In 2016 and 2017, four South Sudanese exiles were rendered from Kenya. Equatorial Guinea’s government has targeted opposition figures whom they accused of plotting a coup, rendering several from Togo and South Sudan, and having Chad’s government detain another at their request. Many dissidents and members of the diaspora claim that a 2019 armed assault on exiled opposition member Salomon Abeso in London was an assassination attempt.
The Ethiopian and Sudanese transnational repression campaigns are largely linked to previous governments but bear mention because each incident of transnational repression has a significant and lasting effect on the communities targeted. Besides direct physical harm to an individual, transnational repression creates distrust and trauma in entire communities, and dissuades many from engaging in diaspora politics. As one Rwandan exile told Freedom House, “There is no unity anymore, we don’t trust each other anymore.”
What makes Rwanda’s case unique
Among all of the extraterritorial campaigns in the region, the Rwandan case remains unique: Kagame’s regime is among the most prolific perpetrators of transnational repression in the world. It has engaged in transnational repression since the 1990s, targeting those who challenge it through criticism or active resistance, or who question its version of Rwandan history, particularly details of Kagame’s rise to power or his potential role in atrocities. The regime often labels targeted individuals as terrorists to justify its actions and deploys an expansive set of tactics against them: spyware, digital threats, coercion by proxy, mobility controls, Interpol abuse, detention, rendition, assassination, assault and physical intimidation.
Since 2014, Kagame’s regime has physically targeted Rwandans in at least seven countries, including in the DRC and Kenya, as well as farther afield in South Africa and Germany. Its activities in the DRC include mass renditions of refugees, opposition members, and alleged insurgents, in apparent cooperation with Congolese security forces. Rwandans as far-flung as the United States, Canada and Australia report intense fears of surveillance and retribution – and with good reason: there is evidence of Rwandan diplomatic entities seeking loyalty pledges from Rwandans residing in Australia and the United Kingdom. The result is that essentially all Rwandans abroad are at risk of transnational repression.

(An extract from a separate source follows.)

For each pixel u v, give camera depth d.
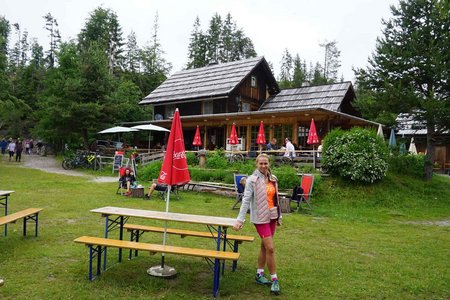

Wider implications – and South Africa’s role
The implication of the dozens of transnational attacks carried out by these governments is that transnational repression risks becoming “normal”. If that happens, it would harm diasporas around the world and erode rule of law in the countries where they live – even democracies. Accountability for perpetrators and building resilience within democracies should be prioritised in response to this threat.
Democracies have many tools to accomplish this. They can use targeted sanctions against responsible individuals and regulate trade in censorship and surveillance technology to ensure their use is in line with human rights standards.
Reinforcing protections for vulnerable communities and training law enforcement officers to respond appropriately to claims of transnational repression can also help protect would-be targets.
As a country with a large refugee population and as a leader on human rights, the South African government is in a strong position to reinforce norms against extraterritorial violence and hold perpetrators accountable.
The government’s decision to recall its ambassador to Rwanda in 2010 and later expel several Rwandan diplomats in response to attacks against Nyamwasa, as well as its pursuit of Karegeya’s murderers, are important steps towards holding perpetrator governments accountable. Continuing to take such actions is crucial, as only a renewed and sustained commitment to protecting human rights at home and abroad will halt the dangerous trend of transnational repression.